MC: Na primeira versão e no livro que originou a novela, a personagem não existia. Isso te deu mais liberdade ou insegurança para construí-la?

BR: Isso me deixou mais à vontade para construir a minha própria Shirley, pois nessa versão ela foi trazida para o contexto brasileiro de naturalidade (baiana) e por ser negra, o que deixou mais próxima a mim. No mais, deixei o meu processo livre para criar, dentro do contexto histórico.

MC: A Shirley se separou de seu ex-marido no início do século passado, o que era um verdadeiro tabu. Como foi explorar e estudar isso?
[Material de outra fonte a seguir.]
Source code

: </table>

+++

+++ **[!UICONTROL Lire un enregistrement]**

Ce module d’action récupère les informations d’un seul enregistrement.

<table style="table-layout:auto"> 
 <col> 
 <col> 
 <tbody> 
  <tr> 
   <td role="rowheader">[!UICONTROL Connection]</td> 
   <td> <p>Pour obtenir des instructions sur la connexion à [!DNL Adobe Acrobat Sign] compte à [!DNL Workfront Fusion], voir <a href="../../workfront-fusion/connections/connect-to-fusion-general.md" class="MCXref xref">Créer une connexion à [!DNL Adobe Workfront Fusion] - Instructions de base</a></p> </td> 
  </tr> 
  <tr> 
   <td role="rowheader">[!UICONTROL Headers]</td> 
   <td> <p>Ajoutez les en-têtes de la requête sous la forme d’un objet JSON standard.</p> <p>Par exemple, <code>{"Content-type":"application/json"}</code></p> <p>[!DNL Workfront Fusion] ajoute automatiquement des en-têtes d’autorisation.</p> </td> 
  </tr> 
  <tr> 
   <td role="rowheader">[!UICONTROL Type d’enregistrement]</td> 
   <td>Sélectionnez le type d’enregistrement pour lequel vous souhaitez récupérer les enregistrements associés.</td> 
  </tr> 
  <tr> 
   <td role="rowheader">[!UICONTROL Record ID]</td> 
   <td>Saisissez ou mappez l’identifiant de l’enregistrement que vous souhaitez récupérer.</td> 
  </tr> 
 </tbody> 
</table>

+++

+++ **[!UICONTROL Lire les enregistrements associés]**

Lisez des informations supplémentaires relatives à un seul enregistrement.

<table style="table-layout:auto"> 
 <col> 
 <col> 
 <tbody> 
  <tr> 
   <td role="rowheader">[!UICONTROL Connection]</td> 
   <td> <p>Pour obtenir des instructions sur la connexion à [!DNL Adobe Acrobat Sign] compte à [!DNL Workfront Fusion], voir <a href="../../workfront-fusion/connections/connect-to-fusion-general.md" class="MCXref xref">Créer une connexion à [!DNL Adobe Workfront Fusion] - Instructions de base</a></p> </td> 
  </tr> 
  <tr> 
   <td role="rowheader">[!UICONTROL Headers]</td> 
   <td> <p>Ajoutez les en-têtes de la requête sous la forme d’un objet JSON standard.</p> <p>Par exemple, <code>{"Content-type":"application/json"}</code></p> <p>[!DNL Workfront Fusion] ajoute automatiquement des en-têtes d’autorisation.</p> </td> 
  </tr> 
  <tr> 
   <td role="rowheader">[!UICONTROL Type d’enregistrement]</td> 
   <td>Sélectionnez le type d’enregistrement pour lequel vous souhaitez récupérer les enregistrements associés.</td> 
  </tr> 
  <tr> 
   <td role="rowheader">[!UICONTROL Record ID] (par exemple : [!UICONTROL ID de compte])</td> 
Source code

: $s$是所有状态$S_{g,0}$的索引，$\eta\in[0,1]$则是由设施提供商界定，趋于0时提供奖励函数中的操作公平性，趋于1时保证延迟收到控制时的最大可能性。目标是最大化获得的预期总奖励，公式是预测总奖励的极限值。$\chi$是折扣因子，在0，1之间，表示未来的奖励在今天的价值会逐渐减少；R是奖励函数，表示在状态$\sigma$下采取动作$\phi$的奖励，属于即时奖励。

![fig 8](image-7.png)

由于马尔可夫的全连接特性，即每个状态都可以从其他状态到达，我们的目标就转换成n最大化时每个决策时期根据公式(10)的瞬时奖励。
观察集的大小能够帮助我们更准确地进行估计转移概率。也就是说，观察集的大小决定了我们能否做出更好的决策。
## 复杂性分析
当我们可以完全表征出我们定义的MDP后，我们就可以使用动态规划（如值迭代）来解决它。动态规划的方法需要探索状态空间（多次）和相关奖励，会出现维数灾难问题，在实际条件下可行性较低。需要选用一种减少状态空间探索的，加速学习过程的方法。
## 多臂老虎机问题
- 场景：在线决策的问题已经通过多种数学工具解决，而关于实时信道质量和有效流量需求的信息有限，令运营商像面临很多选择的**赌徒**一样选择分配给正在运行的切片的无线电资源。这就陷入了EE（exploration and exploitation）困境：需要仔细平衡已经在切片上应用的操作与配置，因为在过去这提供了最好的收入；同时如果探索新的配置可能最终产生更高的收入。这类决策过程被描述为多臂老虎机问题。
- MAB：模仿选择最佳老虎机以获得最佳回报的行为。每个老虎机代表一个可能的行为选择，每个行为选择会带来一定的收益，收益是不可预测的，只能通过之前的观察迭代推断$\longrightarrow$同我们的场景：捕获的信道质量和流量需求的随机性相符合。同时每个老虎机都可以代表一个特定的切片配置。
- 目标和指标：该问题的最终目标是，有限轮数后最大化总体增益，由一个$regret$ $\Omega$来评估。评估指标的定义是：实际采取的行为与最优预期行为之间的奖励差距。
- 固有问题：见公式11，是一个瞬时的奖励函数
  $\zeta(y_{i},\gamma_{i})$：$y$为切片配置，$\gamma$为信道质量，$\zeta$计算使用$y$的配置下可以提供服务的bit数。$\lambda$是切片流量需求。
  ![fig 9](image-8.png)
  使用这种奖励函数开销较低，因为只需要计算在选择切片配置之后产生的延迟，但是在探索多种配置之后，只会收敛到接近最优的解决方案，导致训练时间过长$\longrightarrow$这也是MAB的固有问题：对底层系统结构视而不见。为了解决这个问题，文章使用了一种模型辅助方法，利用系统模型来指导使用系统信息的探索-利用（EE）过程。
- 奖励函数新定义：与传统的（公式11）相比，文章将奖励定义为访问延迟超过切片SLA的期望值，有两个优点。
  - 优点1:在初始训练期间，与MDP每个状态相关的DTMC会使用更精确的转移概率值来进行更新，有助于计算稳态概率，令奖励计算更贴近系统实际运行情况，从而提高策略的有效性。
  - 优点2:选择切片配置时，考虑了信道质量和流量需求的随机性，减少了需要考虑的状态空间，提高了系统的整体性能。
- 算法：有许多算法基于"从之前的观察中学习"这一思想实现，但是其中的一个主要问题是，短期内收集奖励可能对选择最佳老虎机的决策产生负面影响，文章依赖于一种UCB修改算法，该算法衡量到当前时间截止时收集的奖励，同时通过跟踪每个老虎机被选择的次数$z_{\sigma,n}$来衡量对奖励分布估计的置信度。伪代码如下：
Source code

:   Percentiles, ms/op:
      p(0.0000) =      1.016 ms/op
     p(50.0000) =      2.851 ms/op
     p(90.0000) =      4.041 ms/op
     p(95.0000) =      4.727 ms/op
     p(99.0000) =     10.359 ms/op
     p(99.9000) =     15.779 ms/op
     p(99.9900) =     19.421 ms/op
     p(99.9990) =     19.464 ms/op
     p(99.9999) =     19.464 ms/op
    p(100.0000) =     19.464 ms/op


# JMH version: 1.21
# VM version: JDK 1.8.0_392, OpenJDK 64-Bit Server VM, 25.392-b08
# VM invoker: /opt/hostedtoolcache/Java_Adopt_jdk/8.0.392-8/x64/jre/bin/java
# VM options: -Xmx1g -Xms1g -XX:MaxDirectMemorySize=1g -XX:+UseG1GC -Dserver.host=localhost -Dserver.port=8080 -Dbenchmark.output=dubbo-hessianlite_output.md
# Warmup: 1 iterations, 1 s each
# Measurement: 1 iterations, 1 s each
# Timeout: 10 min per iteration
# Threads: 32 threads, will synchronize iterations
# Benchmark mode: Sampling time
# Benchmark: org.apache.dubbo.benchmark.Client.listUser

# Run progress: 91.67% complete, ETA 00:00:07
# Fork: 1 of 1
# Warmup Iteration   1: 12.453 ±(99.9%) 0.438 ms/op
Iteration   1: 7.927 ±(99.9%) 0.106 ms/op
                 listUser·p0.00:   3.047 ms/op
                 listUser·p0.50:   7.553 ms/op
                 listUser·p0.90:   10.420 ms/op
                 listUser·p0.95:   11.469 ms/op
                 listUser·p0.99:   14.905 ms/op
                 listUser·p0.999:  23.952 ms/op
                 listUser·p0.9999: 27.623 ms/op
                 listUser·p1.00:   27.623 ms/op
BR: Apesar da Shirley não ter sido casada de fato com o primeiro marido, à vista da sociedade eles eram. Então isso já era motivo para as pessoas torcerem o nariz para sua condição de “desquite”. Tendo uma filha juntos, piorava muito a sua situação. Soube de mulheres que, por conta disso, viveram anos acomodadas com um marido que não as amava e ainda as maltratavam. Aliás, infelizmente, muito parecido com o que vemos hoje em dia ainda.